経済学という宗教?

経済学における議論は、ともすれば、イデオロギー的、宗教的になることが珍しくない。それは、経済学における論証の方法が宗教的だからである。

一般の自然科学においては、ある理論、法則の根拠となるのは、再現性のある事実である。例えば、相対性理論は真空中の光の速さが一定である事実から導き出される。それに対して、経済学ではそれ自体が論証の必要性のある「仮説」から導き出されていることが多い。その「仮説」を肯定する事実が乏しい場合どころか、否定する事実が多く得られているケースも少なくない。そのような「仮説」に固執する点で経済学は宗教的と見なされてもしかたない。

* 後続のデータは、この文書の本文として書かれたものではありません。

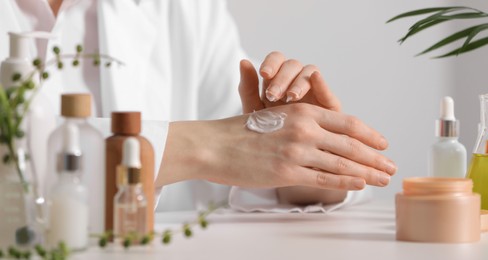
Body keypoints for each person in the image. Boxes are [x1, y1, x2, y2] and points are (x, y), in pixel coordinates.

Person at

均衡モデルにおける右上がりの供給曲線は、生産量を増やすに従い単位あたりの利潤が低下するという、収穫逓減を根拠としている。だが、収穫逓減はそれを裏付ける事実に乏しいどころか、それを否定する事実がいくらでもある。
自由貿易を擁護する根拠として挙げられるのが、リカードの比較優位である。比較優位による分業が両者の利益になるというものである。だが、自由貿易が比較優位による分業をもたらすか否かは明確ではない。仮に自由貿易が比較優位による分業をもたらすとしても、それが、何百年、何千年もかかるものであれば意味はない。